Single by New York Dolls

from the album New York Dolls
- A-side: "Trash"
- Released: August 1973
- Recorded: The Record Plant, New York City
- Genre: Glam punk; glam rock; blues rock; rock and roll; proto-punk;
- Length: 3:41
- Label: Mercury Records
- Songwriters: David Johansen; Johnny Thunders;
- Producer: Todd Rundgren

New York Dolls singles chronology
|  | "Trash" / "Personality Crisis" (1973) | "Jet Boy" / "Vietnamese Baby" (1973) |

Music video
- "Personality Crisis" on YouTube

= Personality Crisis (song) =

"Personality Crisis" is the lead track from the New York Dolls' self-titled debut album. It was written by Dolls lead singer David Johansen and guitarist Johnny Thunders.
An early demo version of it appears on the 1981 collection Lipstick Killers – The Mercer Street Sessions 1972.

==Release==
Mercury Records originally released "Personality Crisis" in 1973 as a double A-side single with "Trash" to coincide with the album's release. Promo singles of "Personality Crisis" were also distributed to radio stations.

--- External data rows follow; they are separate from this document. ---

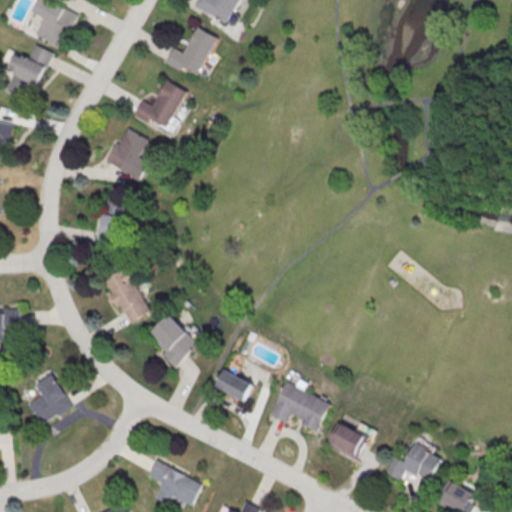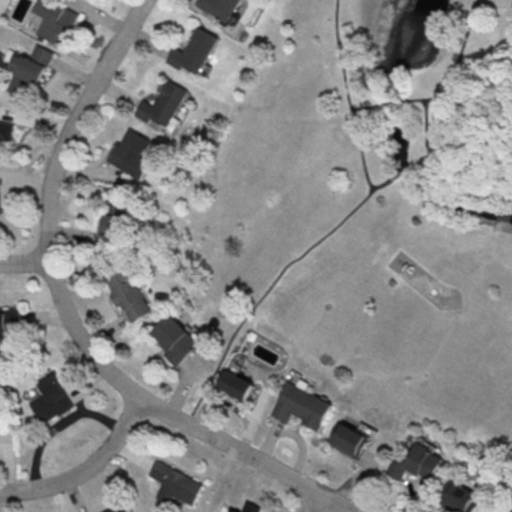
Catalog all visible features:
building: (215, 7)
building: (217, 7)
building: (57, 20)
building: (193, 51)
building: (191, 53)
road: (459, 65)
building: (31, 71)
road: (349, 95)
building: (162, 104)
road: (388, 104)
building: (160, 107)
road: (358, 108)
building: (5, 137)
building: (130, 153)
building: (132, 153)
road: (427, 157)
road: (448, 163)
road: (406, 170)
park: (364, 200)
building: (114, 225)
road: (24, 261)
building: (393, 281)
road: (272, 287)
building: (130, 293)
building: (10, 321)
road: (68, 321)
building: (1, 323)
building: (177, 338)
building: (237, 384)
building: (48, 399)
building: (303, 406)
building: (350, 440)
building: (417, 463)
road: (82, 465)
building: (171, 483)
building: (461, 496)
road: (314, 502)
building: (254, 508)
building: (119, 510)
building: (510, 511)
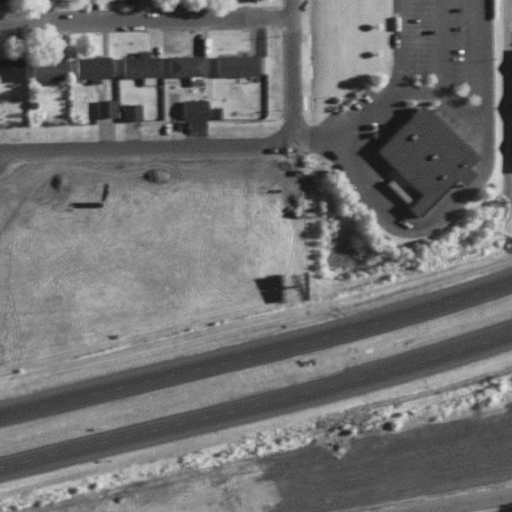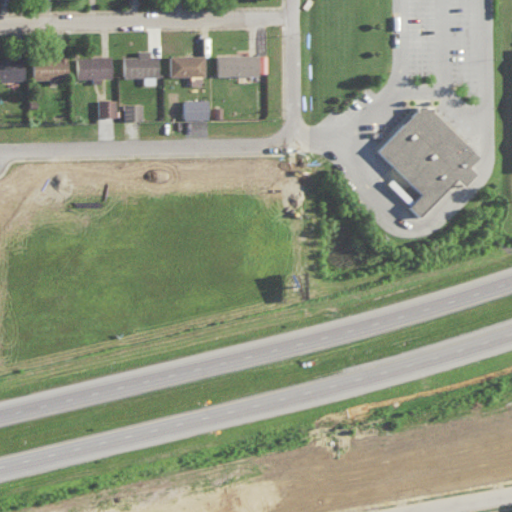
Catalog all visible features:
road: (150, 22)
road: (451, 46)
road: (410, 47)
road: (496, 49)
building: (232, 62)
building: (182, 63)
building: (45, 64)
building: (137, 64)
building: (89, 65)
building: (9, 66)
road: (301, 66)
road: (459, 97)
building: (102, 105)
building: (191, 107)
building: (128, 109)
road: (385, 113)
road: (330, 140)
road: (154, 153)
building: (422, 153)
road: (441, 218)
road: (324, 316)
road: (325, 333)
road: (295, 392)
road: (69, 395)
road: (296, 412)
road: (39, 453)
road: (452, 501)
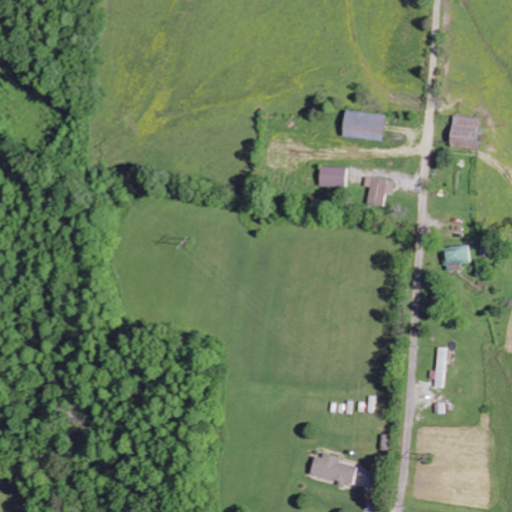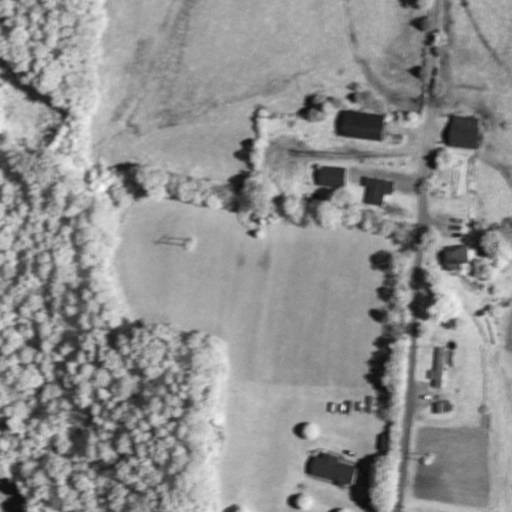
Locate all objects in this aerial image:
building: (363, 125)
building: (465, 132)
building: (333, 176)
building: (379, 190)
road: (422, 256)
building: (456, 257)
building: (442, 368)
building: (334, 469)
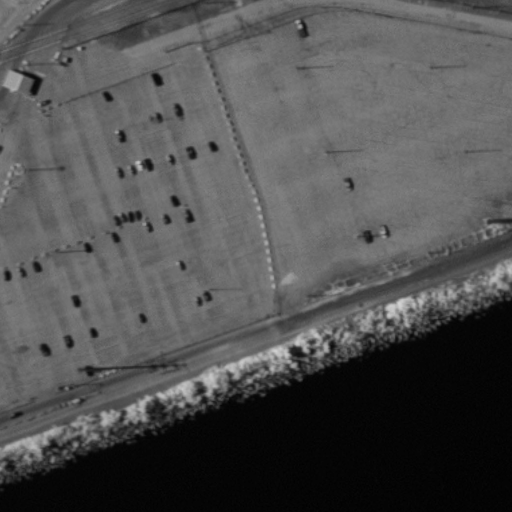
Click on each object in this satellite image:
railway: (68, 24)
railway: (83, 30)
road: (22, 37)
road: (31, 73)
road: (9, 99)
road: (326, 312)
road: (68, 393)
road: (71, 408)
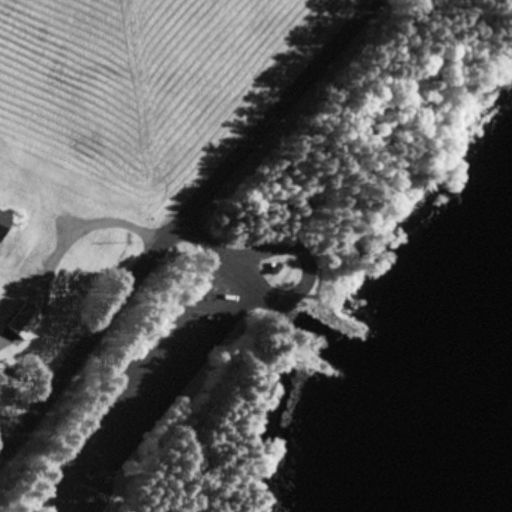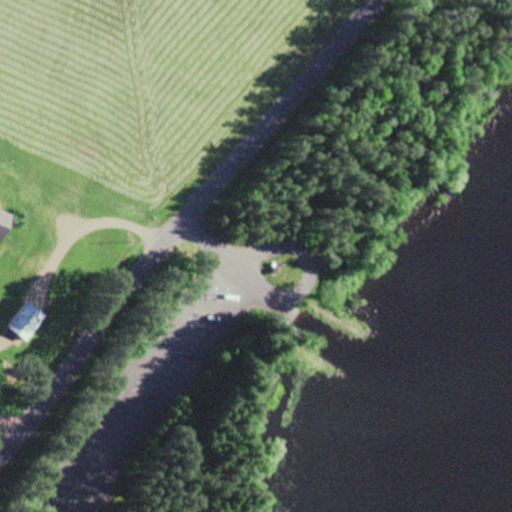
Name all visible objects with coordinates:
building: (3, 220)
building: (2, 221)
road: (182, 224)
building: (25, 321)
building: (23, 325)
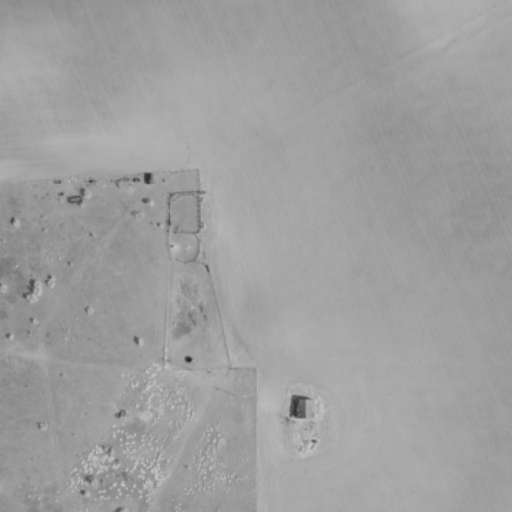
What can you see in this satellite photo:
road: (271, 384)
building: (302, 410)
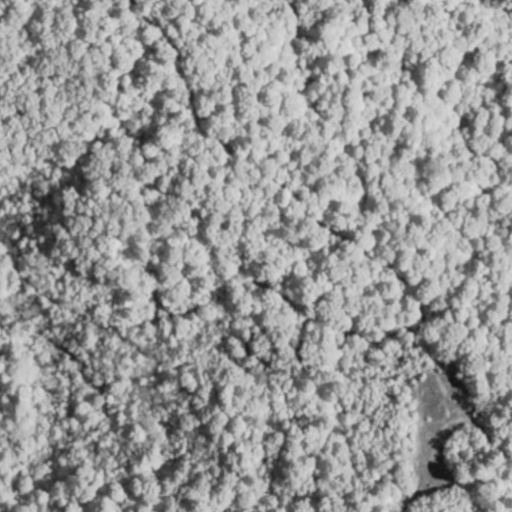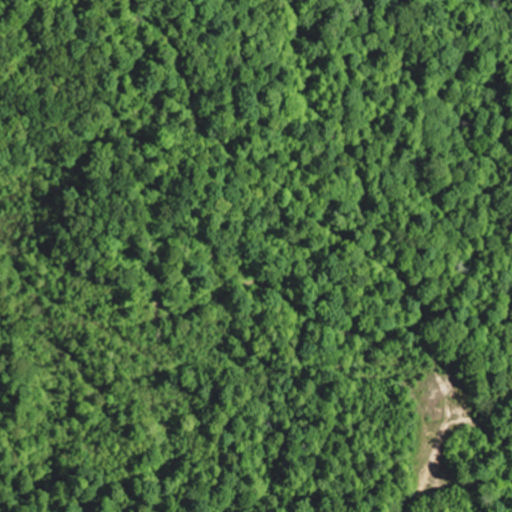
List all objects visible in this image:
road: (342, 234)
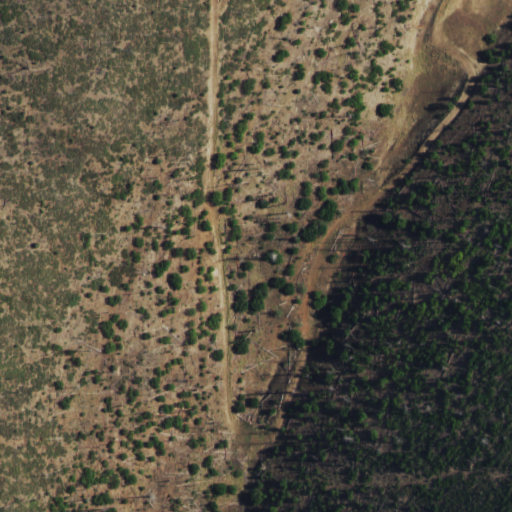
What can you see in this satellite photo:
road: (282, 415)
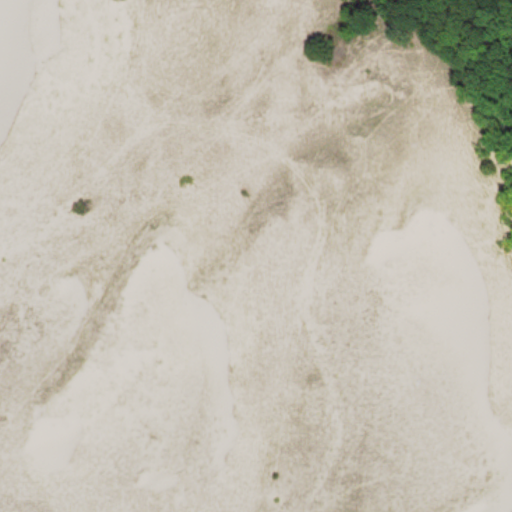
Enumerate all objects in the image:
park: (256, 256)
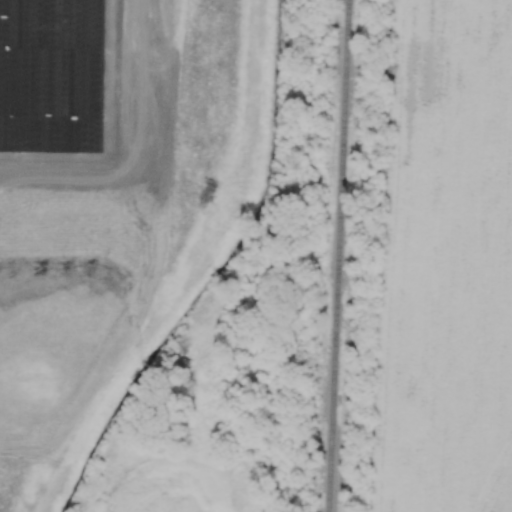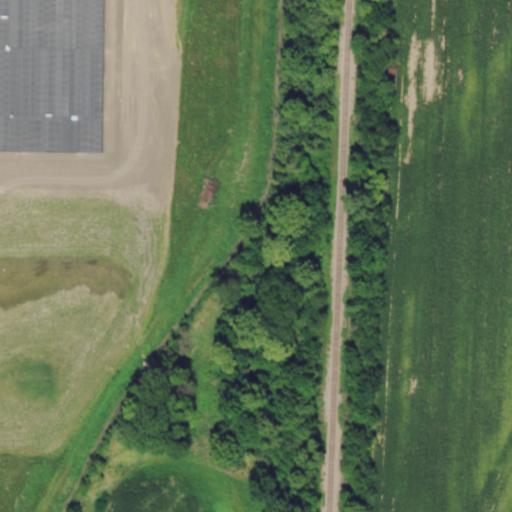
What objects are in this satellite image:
railway: (336, 256)
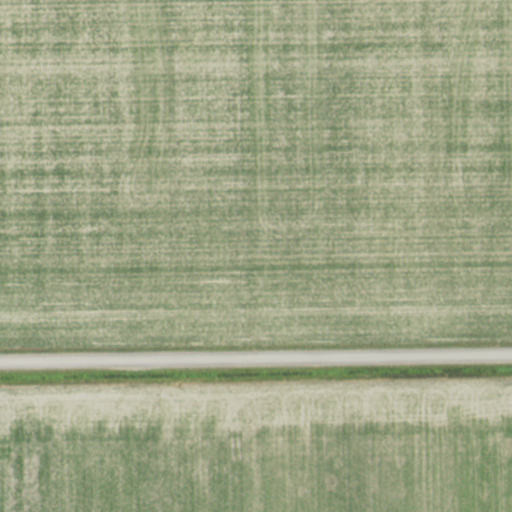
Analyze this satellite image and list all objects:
crop: (254, 168)
road: (256, 358)
crop: (259, 456)
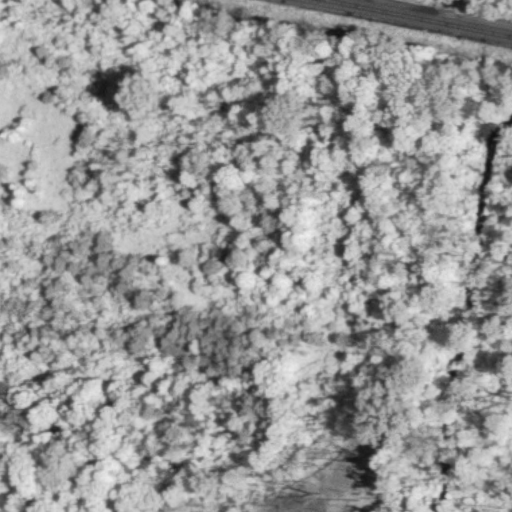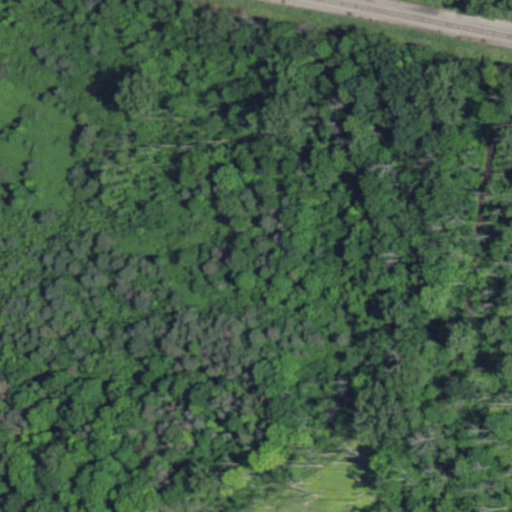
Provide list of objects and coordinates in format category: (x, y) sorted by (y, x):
railway: (420, 17)
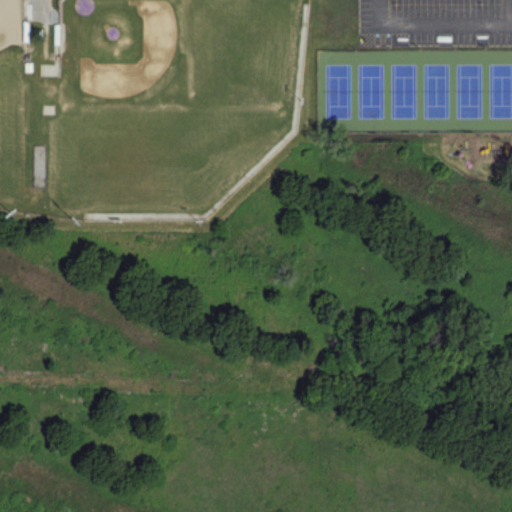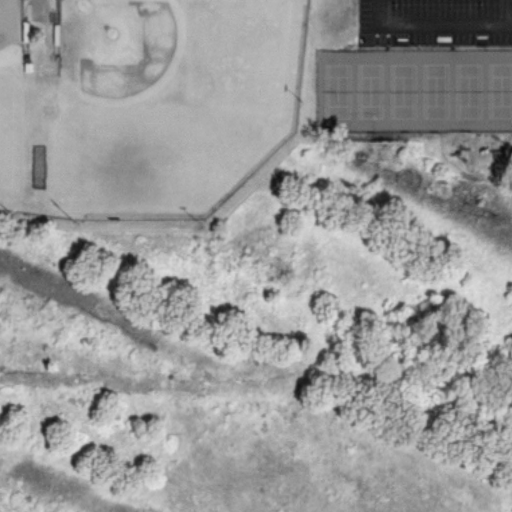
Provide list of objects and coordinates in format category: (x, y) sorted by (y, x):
road: (507, 11)
parking lot: (434, 22)
road: (431, 23)
road: (509, 23)
park: (414, 90)
park: (172, 102)
park: (12, 107)
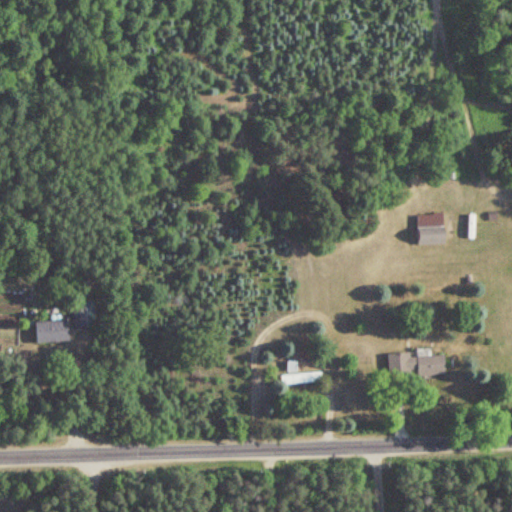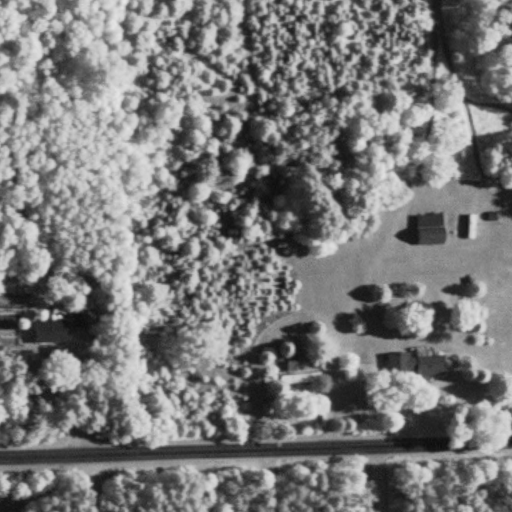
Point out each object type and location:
building: (424, 229)
road: (291, 315)
building: (79, 317)
building: (52, 330)
building: (415, 364)
building: (299, 378)
road: (34, 393)
road: (256, 450)
road: (369, 478)
road: (266, 480)
road: (81, 484)
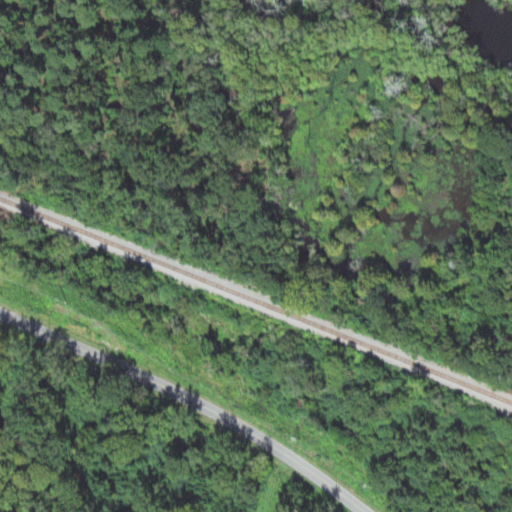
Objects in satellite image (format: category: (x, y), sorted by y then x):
railway: (256, 296)
road: (194, 402)
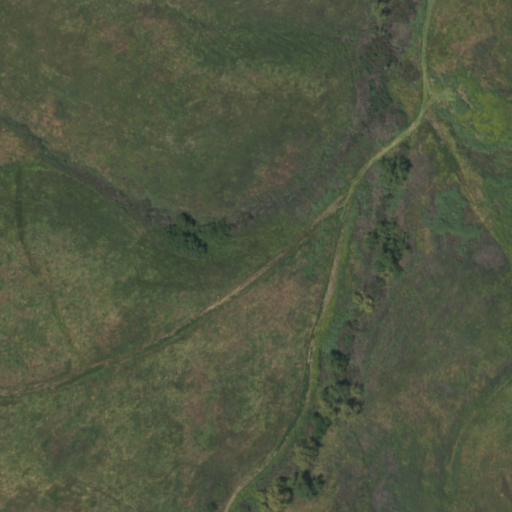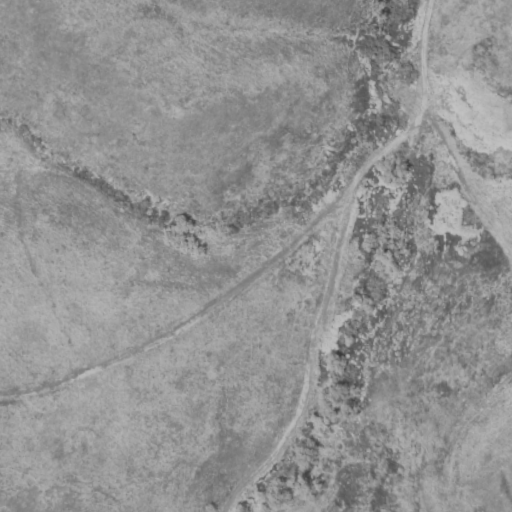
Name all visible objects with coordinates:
road: (436, 148)
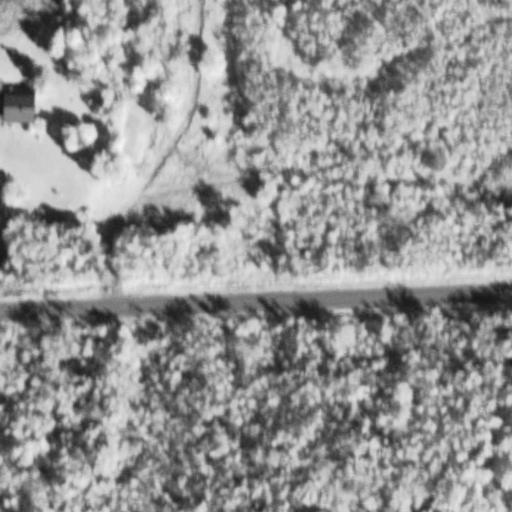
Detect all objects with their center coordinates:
building: (18, 106)
road: (256, 295)
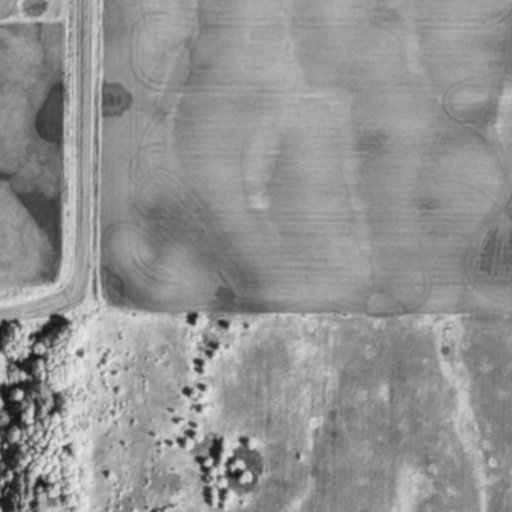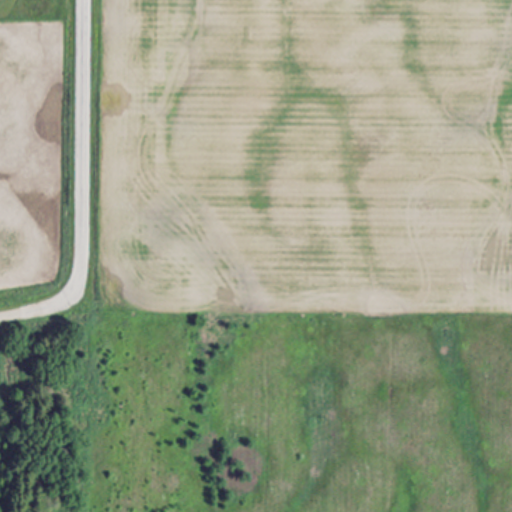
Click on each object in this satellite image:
road: (85, 185)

Following the band's break-up, it was rereleased by Bellaphon Records as a double A-side with "Looking for a Kiss" in 1978. In 1982, a 12" single of "Personality Crisis" & "Looking For A Kiss" b/w "Subway Train" & "Bad Girl" was released by Kamera Records. The same track listing appeared on the See For Miles Records CD single released in 1990.

== Reception ==
Jack Douglas, who engineered New York Dolls, named "Personality Crisis" as his favorite song on the album. Music journalist Tony Fletcher called it an "instant glitter rock anthem", while writer and historian David Szatmary called it an anthemic and dynamic protopunk song. In Rolling Stone magazine, Tony Glover wrote that "Personality Crisis" serves as "a jumping companion piece to classics" such as The Doors' "Twentieth Century Fox" and "Cool, Calm & Collected" by the Rolling Stones. It is number 267 on Rolling Stones 2004 list of the 500 Greatest Songs of All Time (#271 on the 2010 list).

==Personnel==
Sources:
- David Johansen – lead vocals
- Johnny Thunders – lead guitar, backing vocals
- Sylvain Sylvain – rhythm guitar, piano, backing vocals
- Arthur "Killer" Kane – bass
- Jerry Nolan – drums

==Covers==
- "Personality Crisis" is the closing track on David Johansen's 1982 live album, Live It Up. It is the only New York Dolls original on the album.
- Sonic Youth recorded "Personality Crisis" with Kim Gordon on lead vocals in July 1990. It was first released as a write-in offer promo 7" single in the November 1990 issue of Sassy Magazine, then included on the 1993 Whores Moaning e.p. and later added to the Deluxe Edition bonus disc of Dirty.
- Teenage Fanclub featuring Donna Matthews of Elastica cover the song for the soundtrack to the 1998 Todd Haynes ode to glam rock, Velvet Goldmine.
- Scott Weiland included it on his 2011 album A Compilation of Scott Weiland Cover Songs
- Todd Rundgren included "Personality Crisis" in a 2011 collection of covers of songs that he'd produced, entitled (re)Production
- Rockhead covers it on the various artist collection, Sin City: Dirty Rock Anthems inspired by the Sin City comic books.